Porque não se cala?
Afinal o que quis dizer Merkel? que Portugal precisa de gente bruta...
Por Luís Osório
publicado em 6
Nov 2014 – in (Jornal) i online
Merkel disse à
bruta o que reconhecemos entre amigos: Portugal é um país de doutores, onde é
mais importante o panache do canudo que a sua utilidade para a economia e o
futuro do que se licenciou. Ser chamado doutor já não distingue ninguém, pelo
contrário. Arrisco dizer que uma parte das pessoas são o título e só depois o
nome. Senhor doutor, senhor engenheiro, senhor arquitecto e as lenga-lengas que
conhecemos bem.

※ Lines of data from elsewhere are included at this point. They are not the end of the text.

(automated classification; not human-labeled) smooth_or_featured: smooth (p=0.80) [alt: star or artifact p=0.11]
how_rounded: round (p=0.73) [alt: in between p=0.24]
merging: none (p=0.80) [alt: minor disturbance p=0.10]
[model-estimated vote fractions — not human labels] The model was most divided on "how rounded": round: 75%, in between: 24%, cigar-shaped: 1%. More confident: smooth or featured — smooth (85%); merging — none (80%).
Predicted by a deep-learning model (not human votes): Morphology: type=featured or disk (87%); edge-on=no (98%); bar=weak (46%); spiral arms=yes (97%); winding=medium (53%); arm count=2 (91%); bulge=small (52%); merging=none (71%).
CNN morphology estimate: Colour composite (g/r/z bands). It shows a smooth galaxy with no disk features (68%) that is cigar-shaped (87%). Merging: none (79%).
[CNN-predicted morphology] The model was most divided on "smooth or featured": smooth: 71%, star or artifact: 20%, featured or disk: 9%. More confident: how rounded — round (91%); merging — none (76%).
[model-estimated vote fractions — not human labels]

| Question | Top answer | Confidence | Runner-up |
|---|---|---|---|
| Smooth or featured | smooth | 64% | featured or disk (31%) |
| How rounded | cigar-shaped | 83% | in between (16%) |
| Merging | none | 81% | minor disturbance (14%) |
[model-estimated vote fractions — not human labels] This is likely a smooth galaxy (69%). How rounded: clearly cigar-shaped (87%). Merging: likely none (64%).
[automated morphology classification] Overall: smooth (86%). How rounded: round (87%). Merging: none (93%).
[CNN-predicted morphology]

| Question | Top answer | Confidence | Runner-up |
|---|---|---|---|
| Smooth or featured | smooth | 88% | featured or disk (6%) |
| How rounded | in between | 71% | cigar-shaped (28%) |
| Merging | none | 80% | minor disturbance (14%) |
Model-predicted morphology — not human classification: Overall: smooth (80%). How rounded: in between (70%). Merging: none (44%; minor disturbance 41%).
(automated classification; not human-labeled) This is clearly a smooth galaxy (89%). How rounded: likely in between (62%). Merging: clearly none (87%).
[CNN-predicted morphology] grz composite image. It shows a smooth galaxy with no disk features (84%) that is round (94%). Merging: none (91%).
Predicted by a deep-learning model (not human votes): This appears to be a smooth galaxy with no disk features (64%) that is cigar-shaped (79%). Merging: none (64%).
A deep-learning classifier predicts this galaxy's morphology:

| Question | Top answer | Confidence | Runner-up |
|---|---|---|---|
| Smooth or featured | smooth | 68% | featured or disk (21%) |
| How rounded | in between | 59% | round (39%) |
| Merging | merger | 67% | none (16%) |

Talvez um dia os dados da equação se invertam e possamos
reconhecer as pessoas pelo nome, pela sua essência, talento e capacidade de se
adequarem profissionalmente ao que o país precisa.
Na Alemanha um
quarto dos alemães tem um curso superior. Em Portugal, 17 em cada 100 são
licenciados. Em média há mais doutores alemães que portugueses, notável
evolução a que assistimos nos últimos anos. Quando frequentei a universidade,
no final da década de 1980,o ensino superior formava muito menos de 20 mil
jovens por ano. Em 2002 saíram das faculdades
81 410 novos
doutores. Não há comparação, evoluímos, e isso faz toda a diferença. Agora
precisamos de um país que saiba encontrar as prioridades certas para aproveitar
a mais-valia de ter gente educada.
Afinal o que quis
dizer Merkel? Que os países do Sul da Europa, incapazes de gerar riqueza que se
veja, não precisam de gente educada, mas de gente bruta disposta a aceitar ser
pau para toda a obra. Mão-de-obra barata para que possamos desempenhar o nosso papel
na economia comum sem sermos um encargo.
Ela não o diz com
preconceito, é apenas o que pensa. Afinal cada qual é para o que nasce, e
Portugal deve aproveitar a crise para mudar de vida, empobrecer e adequar a
maioria da população ao fatal destino - deixar de estar na mesa dos fidalgotes
e ser um país disposto ao trabalho sem os resmungos de quem se julga especial
por ter uma licenciatura. O Estado Novo existiu também
nessa premissa.
Merkel é
licenciada e ninguém a trata pelo título. Bem o podíamos fazer - na verdade é
doutorada em Química Quântica. Aposto sem medo de perder que a maioria, quando
a trata por chanceler, o faz com embaraço, como se a designação não lhe
assentasse bem. Por isso, quando a ela nos referimos, dizemos senhora Merkel. Maneira
elegante de a reconhecer como mulher, de a distinguir, mas também de lhe
segurar a porta. E de lhe pagar a conta. Que é o que continuamos a fazer, tão
subservientes com os grandes como arrogantes com os mais pequenos. É o pior
traço da nossa personalidade colectiva. Mais grave do que termos doutores a
mais. Quando nos dermos ao respeito e soubermos respeitar toda a gente por
igual, quando o momento do Ipiranga chegar, saberemos perguntar a Merkel porque
não se cala. E não faremos tanta escandaleira com os pobres timorenses.